Do you remember the time when you had to install Linux from ten 3.5 inch floppy disks and for some reason you were always missing a file? It took days to install a workstation properly. Not to mention all the bugs that were on networks and servers.
It was a hard job to maintain a network. You had people watching all the services that ran on the network, twenty-four seven. Any downtime called for action and if the controllers couldn’t fix it by restarting the process, those of us who had the so called ‘call duty’ would get a phone call at 3 o’clock in the morning, telling us to go and check things out. In good weeks, that happened two or three times – not to mention the bad weeks. I relied heavily on coffee to make it through the day back then.

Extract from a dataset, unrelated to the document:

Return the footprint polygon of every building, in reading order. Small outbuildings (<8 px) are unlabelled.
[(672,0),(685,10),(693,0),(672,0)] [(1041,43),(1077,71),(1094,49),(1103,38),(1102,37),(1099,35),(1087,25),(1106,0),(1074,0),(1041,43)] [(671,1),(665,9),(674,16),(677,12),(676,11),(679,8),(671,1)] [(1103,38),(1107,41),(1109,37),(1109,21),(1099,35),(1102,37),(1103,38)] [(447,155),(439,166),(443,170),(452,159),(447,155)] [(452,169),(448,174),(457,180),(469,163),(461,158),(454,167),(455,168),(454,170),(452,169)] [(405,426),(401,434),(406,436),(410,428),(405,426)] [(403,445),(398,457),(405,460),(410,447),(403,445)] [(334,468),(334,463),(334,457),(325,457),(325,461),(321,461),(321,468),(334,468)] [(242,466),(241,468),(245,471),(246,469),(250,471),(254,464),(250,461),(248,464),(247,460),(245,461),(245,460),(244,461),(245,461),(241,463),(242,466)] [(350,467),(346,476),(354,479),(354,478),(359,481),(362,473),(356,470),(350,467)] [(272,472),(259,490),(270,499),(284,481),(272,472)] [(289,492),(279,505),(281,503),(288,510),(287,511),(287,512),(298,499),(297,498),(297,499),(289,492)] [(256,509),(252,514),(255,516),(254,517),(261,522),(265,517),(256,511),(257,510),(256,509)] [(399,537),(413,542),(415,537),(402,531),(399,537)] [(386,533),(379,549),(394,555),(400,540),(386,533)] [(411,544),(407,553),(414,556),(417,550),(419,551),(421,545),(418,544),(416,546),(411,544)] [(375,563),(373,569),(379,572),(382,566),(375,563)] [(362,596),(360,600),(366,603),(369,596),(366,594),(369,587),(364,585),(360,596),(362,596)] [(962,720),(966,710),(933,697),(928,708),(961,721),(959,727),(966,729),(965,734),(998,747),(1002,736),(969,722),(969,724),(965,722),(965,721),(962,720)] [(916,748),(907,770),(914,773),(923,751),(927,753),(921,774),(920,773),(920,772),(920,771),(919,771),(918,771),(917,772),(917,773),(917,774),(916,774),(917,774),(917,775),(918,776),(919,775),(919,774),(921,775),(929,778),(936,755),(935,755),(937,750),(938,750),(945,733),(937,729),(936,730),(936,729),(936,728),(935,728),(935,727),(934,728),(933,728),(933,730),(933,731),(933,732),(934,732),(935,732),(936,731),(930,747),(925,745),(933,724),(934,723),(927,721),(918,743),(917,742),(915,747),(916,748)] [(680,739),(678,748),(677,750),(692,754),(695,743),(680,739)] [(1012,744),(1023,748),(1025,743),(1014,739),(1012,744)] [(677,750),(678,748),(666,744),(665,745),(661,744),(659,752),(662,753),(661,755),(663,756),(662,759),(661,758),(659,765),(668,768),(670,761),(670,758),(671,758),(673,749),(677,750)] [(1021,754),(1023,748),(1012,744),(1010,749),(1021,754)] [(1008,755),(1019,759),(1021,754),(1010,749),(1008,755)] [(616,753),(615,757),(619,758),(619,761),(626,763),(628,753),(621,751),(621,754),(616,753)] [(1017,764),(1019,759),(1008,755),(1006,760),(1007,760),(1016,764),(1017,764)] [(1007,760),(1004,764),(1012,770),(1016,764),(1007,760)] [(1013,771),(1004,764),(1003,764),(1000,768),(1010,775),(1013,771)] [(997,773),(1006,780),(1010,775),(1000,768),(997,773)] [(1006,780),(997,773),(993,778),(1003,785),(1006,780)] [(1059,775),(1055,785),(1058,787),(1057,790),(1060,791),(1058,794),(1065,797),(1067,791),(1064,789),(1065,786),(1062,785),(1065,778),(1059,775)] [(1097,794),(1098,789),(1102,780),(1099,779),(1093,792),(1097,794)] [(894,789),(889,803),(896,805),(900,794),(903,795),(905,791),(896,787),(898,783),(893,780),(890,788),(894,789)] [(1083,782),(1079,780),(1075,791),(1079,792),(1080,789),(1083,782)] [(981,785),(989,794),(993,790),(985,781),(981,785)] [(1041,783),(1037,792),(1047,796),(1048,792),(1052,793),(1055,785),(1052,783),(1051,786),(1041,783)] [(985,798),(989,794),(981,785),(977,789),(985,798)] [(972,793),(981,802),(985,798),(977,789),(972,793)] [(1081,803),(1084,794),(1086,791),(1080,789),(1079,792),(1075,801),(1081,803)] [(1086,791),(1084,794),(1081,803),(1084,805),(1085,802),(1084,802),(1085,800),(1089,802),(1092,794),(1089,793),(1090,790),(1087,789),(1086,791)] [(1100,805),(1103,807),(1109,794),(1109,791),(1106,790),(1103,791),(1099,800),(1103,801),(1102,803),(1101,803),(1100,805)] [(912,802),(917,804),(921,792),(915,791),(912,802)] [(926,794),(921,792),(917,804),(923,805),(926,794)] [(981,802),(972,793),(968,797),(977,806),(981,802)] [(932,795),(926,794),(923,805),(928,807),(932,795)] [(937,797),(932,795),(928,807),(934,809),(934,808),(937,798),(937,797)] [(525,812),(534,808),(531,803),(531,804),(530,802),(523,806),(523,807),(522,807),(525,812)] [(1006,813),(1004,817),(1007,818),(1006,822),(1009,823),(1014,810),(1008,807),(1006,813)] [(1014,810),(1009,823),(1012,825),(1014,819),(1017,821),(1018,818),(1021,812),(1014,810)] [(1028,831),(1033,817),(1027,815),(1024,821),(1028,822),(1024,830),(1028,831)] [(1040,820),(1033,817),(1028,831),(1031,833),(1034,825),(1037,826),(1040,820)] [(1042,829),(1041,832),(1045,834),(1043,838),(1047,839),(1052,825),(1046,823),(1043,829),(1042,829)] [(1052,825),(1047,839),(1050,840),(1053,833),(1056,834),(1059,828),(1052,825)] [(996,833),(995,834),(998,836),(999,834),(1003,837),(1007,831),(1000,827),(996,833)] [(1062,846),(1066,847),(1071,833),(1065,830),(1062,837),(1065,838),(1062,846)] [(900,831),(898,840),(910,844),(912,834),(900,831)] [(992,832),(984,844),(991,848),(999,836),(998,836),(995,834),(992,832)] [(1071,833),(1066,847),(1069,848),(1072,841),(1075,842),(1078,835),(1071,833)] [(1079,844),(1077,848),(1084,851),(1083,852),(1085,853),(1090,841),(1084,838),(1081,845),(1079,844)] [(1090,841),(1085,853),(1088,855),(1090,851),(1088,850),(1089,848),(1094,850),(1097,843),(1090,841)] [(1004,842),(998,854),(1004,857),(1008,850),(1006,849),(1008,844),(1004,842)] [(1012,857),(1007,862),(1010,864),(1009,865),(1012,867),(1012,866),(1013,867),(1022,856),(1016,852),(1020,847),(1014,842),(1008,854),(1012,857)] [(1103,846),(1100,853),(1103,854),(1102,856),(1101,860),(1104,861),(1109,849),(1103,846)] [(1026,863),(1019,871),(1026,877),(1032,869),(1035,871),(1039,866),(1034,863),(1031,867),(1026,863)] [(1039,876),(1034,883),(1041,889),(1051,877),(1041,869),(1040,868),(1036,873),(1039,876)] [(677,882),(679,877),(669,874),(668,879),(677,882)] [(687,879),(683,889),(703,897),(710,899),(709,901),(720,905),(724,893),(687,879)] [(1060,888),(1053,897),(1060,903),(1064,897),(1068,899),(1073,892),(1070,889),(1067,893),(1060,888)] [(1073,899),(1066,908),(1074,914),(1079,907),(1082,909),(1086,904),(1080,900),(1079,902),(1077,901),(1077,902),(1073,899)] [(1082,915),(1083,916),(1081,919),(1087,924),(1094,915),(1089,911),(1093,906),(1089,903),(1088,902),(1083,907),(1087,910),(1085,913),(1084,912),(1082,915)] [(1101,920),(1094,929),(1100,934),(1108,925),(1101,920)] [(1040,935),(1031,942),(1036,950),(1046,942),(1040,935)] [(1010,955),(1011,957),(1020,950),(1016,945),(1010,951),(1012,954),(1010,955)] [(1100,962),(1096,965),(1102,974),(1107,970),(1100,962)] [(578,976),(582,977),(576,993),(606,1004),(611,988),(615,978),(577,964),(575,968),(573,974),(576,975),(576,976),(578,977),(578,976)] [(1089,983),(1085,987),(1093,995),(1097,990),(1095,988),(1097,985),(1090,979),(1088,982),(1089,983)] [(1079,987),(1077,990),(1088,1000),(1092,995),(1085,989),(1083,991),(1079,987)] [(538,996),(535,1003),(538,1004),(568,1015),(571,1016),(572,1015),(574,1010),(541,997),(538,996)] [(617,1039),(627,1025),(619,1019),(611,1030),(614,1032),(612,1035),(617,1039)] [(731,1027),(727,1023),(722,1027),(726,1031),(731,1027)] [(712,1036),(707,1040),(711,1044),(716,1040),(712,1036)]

It sounds like it was all in the dark ages, but mind you, it was only fifteen years ago. We have come a long way since then. If you want to install a new machine nowadays, all you do is fire it up, connect to the Internet, press Enter a few times and everything is done for you. And today you have to look really hard to find a system that has a floppy drive to start with, of course 😉
The same goes for networks, servers and maintenance. Systems check themselves and their running processes now and can fix or reset them themselves if necessary. The modern demands on the Internet of course meant that things had to get better and we have mostly software developers to thank that they actually became better. Does that result in fewer nightly calls? No – the Internet became bigger in the meantime, so there are many more things nowadays that can go wrong. And the Internet became “badder” as well: DoS attacks used to be a very curious event back then, but nowadays DDoS attacks are a daily occurrence.
Huge software improvements mean that the days of waking up in the middle of the night three times a week to go and fix something, are gone. Sure, sometimes a DDoS wakes you up, but normally we only work at night for scheduled maintenance, which we can plan in advance. It still makes for long days every now and then but it is way better than waking up for an unplanned event.
To a network engineer, coffee is therefore still vital to make it through the working day. When will new software developments free us from the need to drink coffee all day?